WASHINGTON, D.C. – Today, House Committee on Homeland Security Chairman Mark E. Green, MD (R-TN) released the following statement after reports that the Biden administration plans to close an immigration detention facility in Dilley, Texas, a center specifically designed for the detention of family units: 
 
“This is just more smoke and mirrors from the Biden administration. The fact is that ever since 2021, Secretary Mayorkas has consistently asked for fewer ICE beds than the previous administration, and then failed to make use of the resources Congress ultimately authorized—despite record numbers of illegal crossings on his watch. So far just this month, thousands of ICE beds have gone unused, so forgive me if I don’t take the administration’s rhetoric about ‘freeing up resources’ very seriously. DHS can talk tough about increasing capacity—but we know they won’t actually use it. This is also clearly a concerted effort to make detention of family units even harder in the future, as the Dilley facility is designed specifically for that purpose. Biden and Mayorkas stopped detaining family units years ago, but it seems they are working to hamstring the next administration’s efforts to do so, as well. As with most of this administration’s border initiatives, it’s all sound—and little fury.”
 
Background: The Immigration and Nationality Act (INA) requires the detention of inadmissible aliens, from the time they are encountered by DHS law enforcement until they are found to have a lawful reason to remain in the country. The Biden administration has embraced an unlawful policy of non-detention, including for family units. Federal judge Kent Wetherell wrote in a 2023 decision striking down now-impeached Department of Homeland Security (DHS) Secretary Alejandro Mayorkas’ Parole + ATD policy, “The evidence establishes that in late January or early February of 2021, DHS made a discrete change in detention policy from ‘release only if there is a compelling reason to’ to ‘release unless there is a compelling reason not to.’” 
 
Mayorkas himself has made numerous, troubling statements about DHS’ detention mandate, telling a House subcommittee in May 2021, “I am concerned about the overuse of detention,” and before a Senate committee a year later, he stated, without evidence or warrant, that detention “has been misused in the immigration system for many years.” 
 
Under his leadership, DHS has repeatedly requested fewer Immigration and Customs Enforcement (ICE) detention beds than the previous administration, despite record numbers of illegal aliens crossing the border on his watch.
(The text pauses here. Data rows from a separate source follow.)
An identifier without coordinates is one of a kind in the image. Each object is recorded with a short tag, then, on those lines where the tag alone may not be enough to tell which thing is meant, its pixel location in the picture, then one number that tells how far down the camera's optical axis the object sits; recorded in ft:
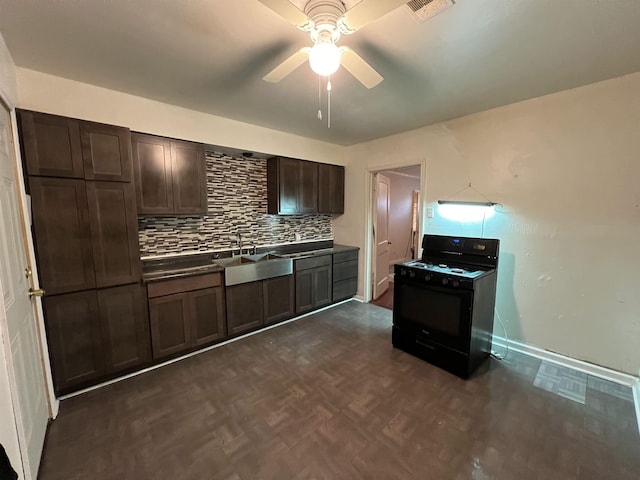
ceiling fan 3.70
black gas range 7.77
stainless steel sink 9.66
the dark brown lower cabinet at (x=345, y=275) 13.30
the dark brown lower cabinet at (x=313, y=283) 11.82
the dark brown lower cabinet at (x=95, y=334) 6.77
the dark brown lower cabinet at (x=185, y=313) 8.22
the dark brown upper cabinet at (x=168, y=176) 8.26
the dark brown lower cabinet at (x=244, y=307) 9.75
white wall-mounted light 9.66
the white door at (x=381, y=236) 14.11
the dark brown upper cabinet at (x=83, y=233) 6.46
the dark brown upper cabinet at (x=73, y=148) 6.24
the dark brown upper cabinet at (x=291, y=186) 11.80
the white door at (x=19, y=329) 4.48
In its FY2021 budget, the Trump administration requested 60,000 beds. By FY2023 and FY2024, the Biden administration was requesting less than half that number (25,000). Following Mayorkas’ open-borders directives, ICE has also routinely failed to utilize the detention space authorized by Congress. For example, in the FY2024 appropriations bill recently passed by Congress, DHS was authorized 41,500 ICE beds, available on an average daily basis, but the number of beds actually used on an average daily basis has consistently fallen below that number. In June so far, ICE is only utilizing around 37,500 beds.